A short reference for terms used throughout the docs. Each definition is one sentence; deeper treatment lives in Concepts · Power systems primer for physics and in Concepts · Reward and cost split plus Python contract for the env API.

Term One-sentence meaning
PF (Power Flow) Solve voltages and line flows given fixed injections — the grid's physics step.
OPF (Optimal Power Flow) Solve PF and dispatch generators to minimise cost subject to limits.
DCPF / DCOPF Linearised PF / OPF (active power only, voltage assumed 1 pu) — fast, convex.
ACPF / ACOPF Full nonlinear PF / OPF including reactive power and voltage magnitude.
BFS (Backward-Forward Sweep) Iterative PF solver for radial distribution feeders.
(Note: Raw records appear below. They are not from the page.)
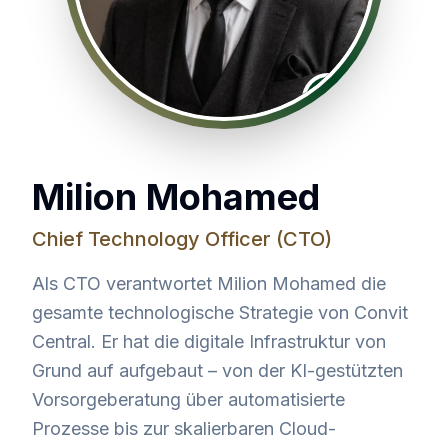
CTO
Milion Mohamed
Chief Technology Officer (CTO)
Als CTO verantwortet Milion Mohamed die
gesamte technologische Strategie von Convit
Central. Er hat die digitale Infrastruktur von
Grund auf aufgebaut – von der KI-gestützten
Vorsorgeberatung über automatisierte
Prozesse bis zur skalierbaren Cloud-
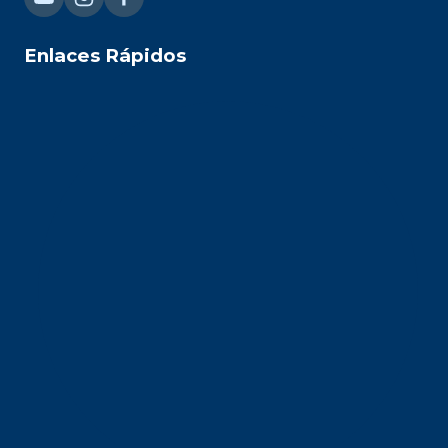
Enlaces Rápidos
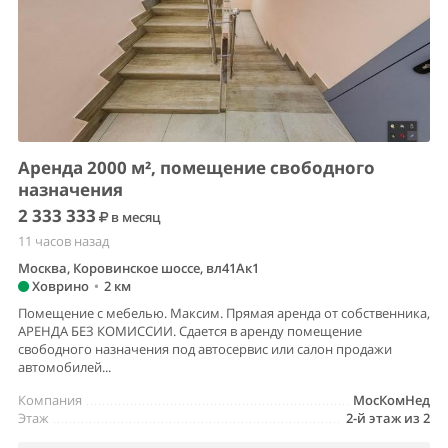
Аренда 2000 м², помещение свободного
назначения
2 333 333
в месяц
11 часов назад
Москва, Коровинское шоссе, вл41Ак1
Ховрино
•
2 км
Помещение с мебелью. Максим. Прямая аренда от собственника,
АРЕНДА БЕЗ КОМИССИИ. Сдается в аренду помещение
свободного назначения под автосервис или салон продажи
автомобилей...
Компания
МосКомНед
Этаж
2-й этаж из 2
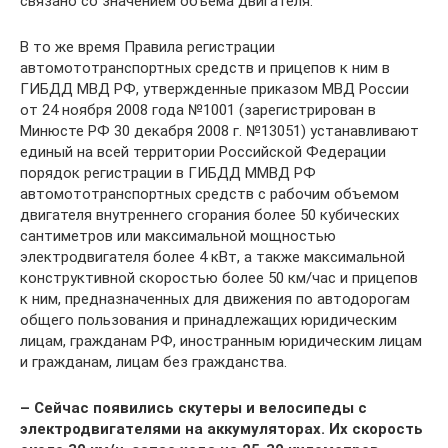
связано со значением объема двигателя.
В то же время Правила регистрации
автомототранспортных средств и прицепов к ним в
ГИБДД МВД РФ, утвержденные приказом МВД России
от 24 ноября 2008 года №1001 (зарегистрирован в
Минюсте РФ 30 декабря 2008 г. №13051) устанавливают
единый на всей территории Российской Федерации
порядок регистрации в ГИБДД ММВД РФ
автомототранспортных средств с рабочим объемом
двигателя внутреннего сгорания более 50 кубических
сантиметров или максимальной мощностью
электродвигателя более 4 кВт, а также максимальной
конструктивной скоростью более 50 км/час и прицепов
к ним, предназначенных для движения по автодорогам
общего пользования и принадлежащих юридическим
лицам, гражданам РФ, иностранным юридическим лицам
и гражданам, лицам без гражданства.
– Сейчас появились скутеры и велосипеды с
электродвигателями на аккумуляторах. Их скорость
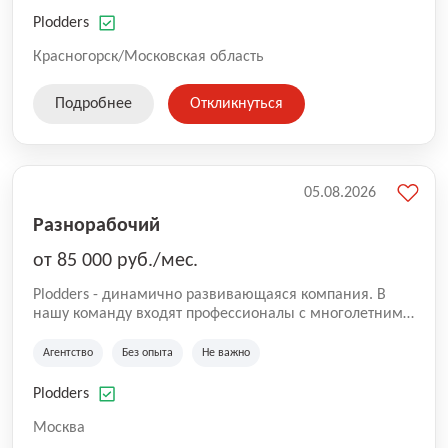
нам быть уверенными в надлежащем качестве
оказываемых услуг.
Plodders
Красногорск/Московская область
Подробнее
Откликнуться
05.08.2026
Разнорабочий
от 85 000 руб./мес.
Plodders - динамично развивающаяся компания. В
нашу команду входят профессионалы с многолетним
опытом коммерческой и операционной деятельности
на рынке аутсорсинга, а накопленный опыт позволяют
Агентство
Без опыта
Не важно
нам быть уверенными в надлежащем качестве
оказываемых услуг.
Plodders
Москва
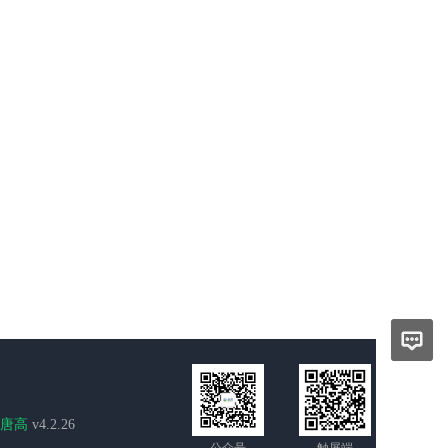
唐高
v4.2.26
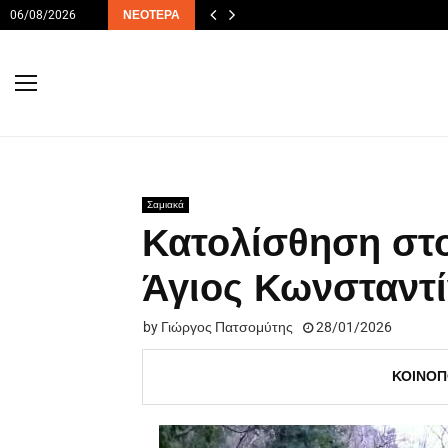
06/08/2026
ΝΕΌΤΕΡΑ
Σαμιακά
Κατολίσθηση στ
Άγιος Κωνσταντ
by
Γιώργος Πατσομύτης
28/01/2026
ΚΟΙΝΟΠ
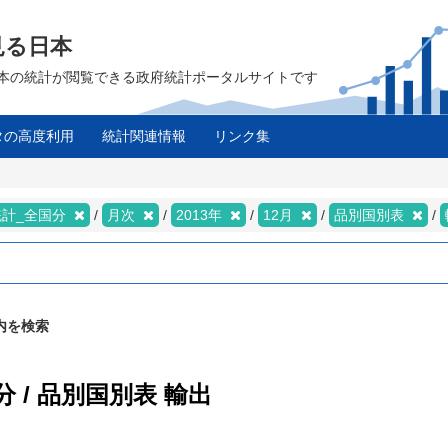
見る日本
は、日本の統計が閲覧できる政府統計ポータルサイトです
タの高度利用
統計関連情報
リンク集
統計_全国分
月次
2013年
12月
品別国別表
内を検索
 / 品別国別表 輸出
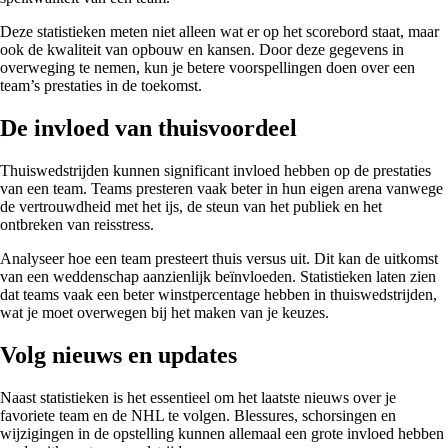
Deze statistieken meten niet alleen wat er op het scorebord staat, maar
ook de kwaliteit van opbouw en kansen. Door deze gegevens in
overweging te nemen, kun je betere voorspellingen doen over een
team’s prestaties in de toekomst.
De invloed van thuisvoordeel
Thuiswedstrijden kunnen significant invloed hebben op de prestaties
van een team. Teams presteren vaak beter in hun eigen arena vanwege
de vertrouwdheid met het ijs, de steun van het publiek en het
ontbreken van reisstress.
Analyseer hoe een team presteert thuis versus uit. Dit kan de uitkomst
van een weddenschap aanzienlijk beïnvloeden. Statistieken laten zien
dat teams vaak een beter winstpercentage hebben in thuiswedstrijden,
wat je moet overwegen bij het maken van je keuzes.
Volg nieuws en updates
Naast statistieken is het essentieel om het laatste nieuws over je
favoriete team en de NHL te volgen. Blessures, schorsingen en
wijzigingen in de opstelling kunnen allemaal een grote invloed hebben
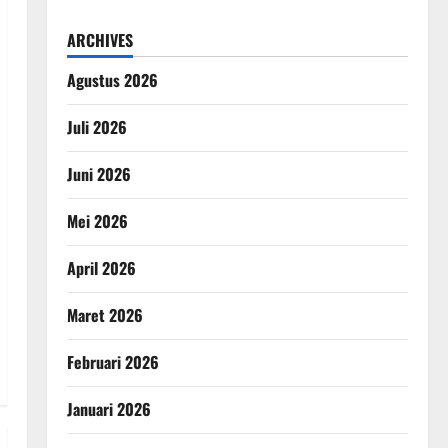
ARCHIVES
Agustus 2026
Juli 2026
Juni 2026
Mei 2026
April 2026
Maret 2026
Februari 2026
Januari 2026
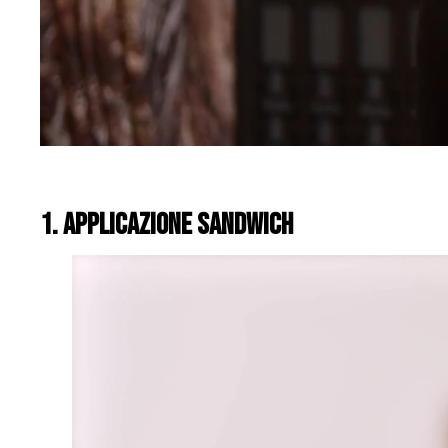
1. APPLiCAZIONE SANDWICH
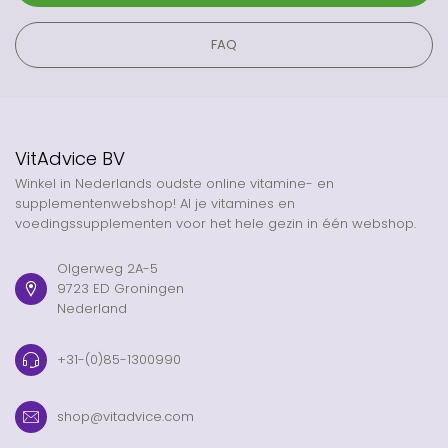
FAQ
VitAdvice BV
Winkel in Nederlands oudste online vitamine- en
supplementenwebshop! Al je vitamines en
voedingssupplementen voor het hele gezin in één webshop.
Olgerweg 2A-5
9723 ED Groningen
Nederland
+31-(0)85-1300990
shop@vitadvice.com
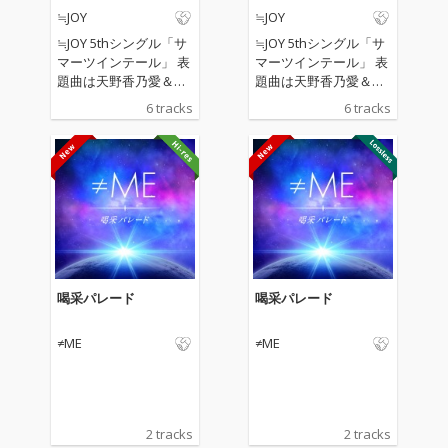
≒JOY
≒JOY
≒JOY 5thシングル「サ
≒JOY 5thシングル「サ
マーツインテール」 表
マーツインテール」 表
題曲は天野香乃愛＆市
題曲は天野香乃愛＆市
原愛弓がWセンター務
原愛弓がWセンター務
6 tracks
6 tracks
める、夏の恋がテーマ
める、夏の恋がテーマ
のときめきサマー・ソ
のときめきサマー・ソ
ング。
ング。
喝采パレード
喝采パレード
≠ME
≠ME
2 tracks
2 tracks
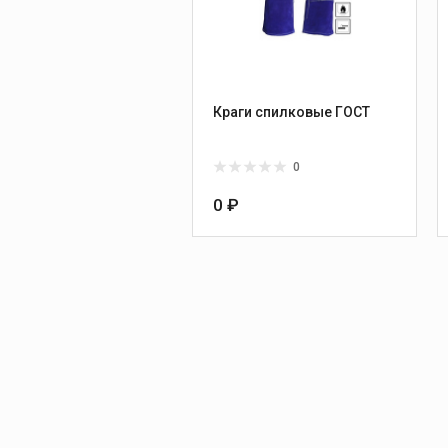
Краги спилковые ГОСТ
0
0 ₽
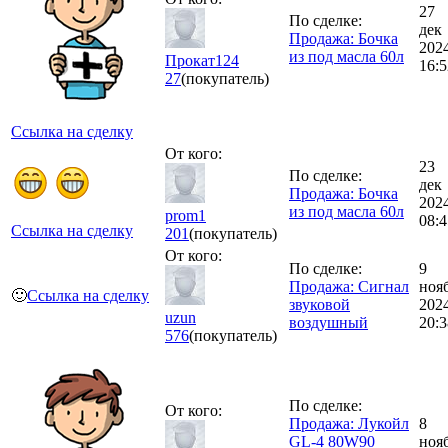
27
По сделке:
дек
Продажа: Бочка
202
из под масла 60л
Прокат124
16:5
27
(покупатель)
Ссылка на сделку
От кого:
23
По сделке:
дек
Продажа: Бочка
202
из под масла 60л
prom1
08:4
Ссылка на сделку
201
(покупатель)
От кого:
По сделке:
9
Продажа: Сигнал
ноя
🙂
Ссылка на сделку
звуковой
202
uzun
воздушный
20:3
576
(покупатель)
По сделке:
От кого:
Продажа: Лукойл
8
GL-4 80W90
ноя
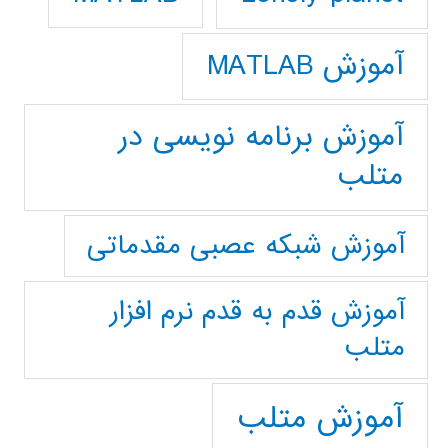
آموزش MATLAB
آموزش برنامه نویسی در
متلب
آموزش شبکه عصبی مقدماتی
آموزش قدم به قدم نرم افزار
متلب
آموزش متلب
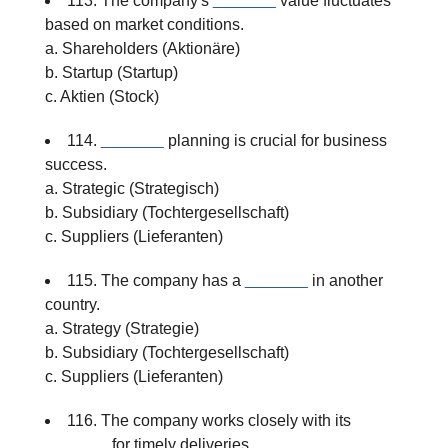
113. The company's
_______
value fluctuates
based on market conditions.
a. Shareholders (Aktionäre)
b. Startup (Startup)
c. Aktien (Stock)
114.
_______
planning is crucial for business
success.
a. Strategic (Strategisch)
b. Subsidiary (Tochtergesellschaft)
c. Suppliers (Lieferanten)
115. The company has a
_______
in another
country.
a. Strategy (Strategie)
b. Subsidiary (Tochtergesellschaft)
c. Suppliers (Lieferanten)
116. The company works closely with its
_______
for timely deliveries.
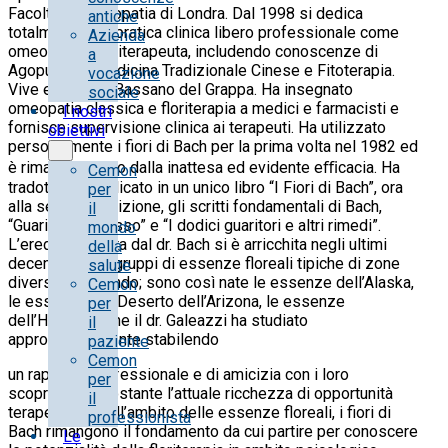
Facoltà di Omeopatia di Londra. Dal 1998 si dedica
antiche
totalmente alla pratica clinica libero professionale come
Azienda
omeopata e floriterapeuta, includendo conoscenze di
a
Agopuntura, Medicina Tradizionale Cinese e Fitoterapia.
vocazione
Vive e lavora a Bassano del Grappa. Ha insegnato
sociale
omeopatia classica e floriterapia a medici e farmacisti e
I nostri
fornisce supervisione clinica ai terapeuti. Ha utilizzato
obiettivi
personalmente i fiori di Bach per la prima volta nel 1982 ed
è rimasto colpito dalla inattesa ed evidente eﬃcacia. Ha
Cemon
tradotto e pubblicato in un unico libro “I Fiori di Bach”, ora
per
alla seconda edizione, gli scritti fondamentali di Bach,
il
“Guarisci te stesso” e “I dodici guaritori e altri rimedi”.
mondo
L’eredità lasciata dal dr. Bach si è arricchita negli ultimi
della
decenni di altri gruppi di essenze floreali tipiche di zone
salute
diverse del mondo; sono così nate le essenze dell’Alaska,
Cemon
le essenze del Deserto dell’Arizona, le essenze
per
dell’Himalaya che il dr. Galeazzi ha studiato
il
approfonditamente stabilendo
paziente
Cemon
un rapporto professionale e di amicizia con i loro
per
scopritori. Nonostante l’attuale ricchezza di opportunità
il
terapeutiche nell’ambito delle essenze floreali, i fiori di
professionista
Bach rimangono il fondamento da cui partire per conoscere
Le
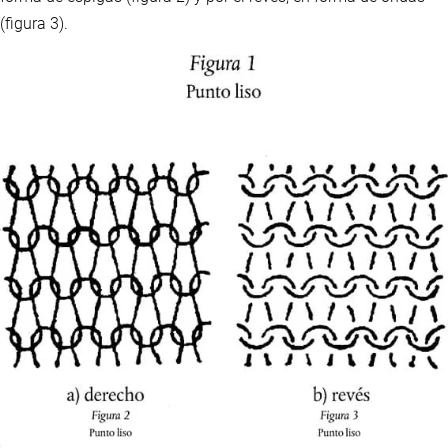
(figura 3).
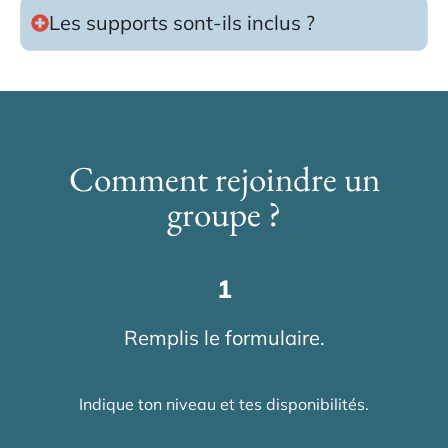
Les supports sont-ils inclus ?
Comment rejoindre un
groupe ?
1
Remplis le formulaire.
Indique ton niveau et tes disponibilités.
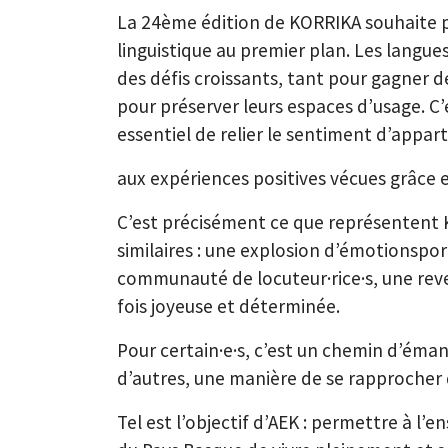
La 24ème édition de KORRIKA souhaite
linguistique au premier plan. Les langue
des défis croissants, tant pour gagner 
pour préserver leurs espaces d’usage. C’e
essentiel de relier le sentiment d’appar
aux expériences positives vécues grâce e
C’est précisément ce que représentent Ko
similaires : une explosion d’émotionspo
communauté de locuteur·rice·s, une reve
fois joyeuse et déterminée.
Pour certain·e·s, c’est un chemin d’éma
d’autres, une manière de se rapprocher 
Tel est l’objectif d’AEK : permettre à l’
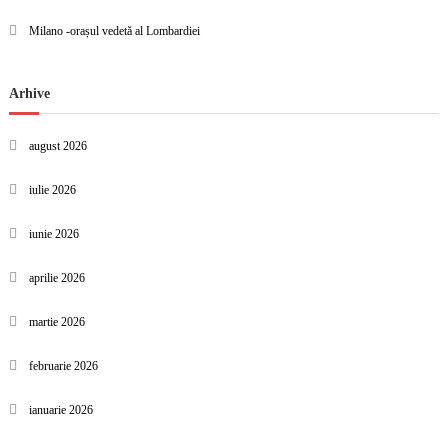
Milano -orașul vedetă al Lombardiei
Arhive
august 2026
iulie 2026
iunie 2026
aprilie 2026
martie 2026
februarie 2026
ianuarie 2026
PTDF (Power Transfer Distribution Factor) Sensitivity matrix line_flow ≈ PTDF · injection used by DCPF.
LMP (Locational Marginal Price) Dual variable of the nodal power balance — the marginal cost of 1 extra MW at a bus.
UC (Unit Commitment) OPF + binary on/off decisions + min up/down-time and ramp constraints.
SCED / SCUC Security-Constrained ED / UC: OPF / UC with line and N-1 constraints.
SOC (State Of Charge) Battery fill fraction, 0–1; integrator state coupling adjacent steps.
G2V / V2G Grid-to-Vehicle (charge) / Vehicle-to-Grid (discharge back to the grid).
DER (Distributed Energy Resource) Small generator, battery or controllable load on a distribution feeder.
DSO / TSO Distribution / Transmission System Operator — owns the feeder / backbone.
DR (Demand Response) Curtailing or shifting load in response to grid signals or prices.
PUE (Power Usage Effectiveness) Data-center metric: total facility power / IT equipment power (lower is better).
COP (Coefficient of Performance) Cooling efficiency: heat removed per unit electrical input.
CMDP Constrained MDP — maximise reward subject to expected cost ≤ budget.
MARL Multi-Agent RL — multiple policies acting on a shared environment.
MDP / Dec-POMDP (Decentralised, partially observable) Markov Decision Process.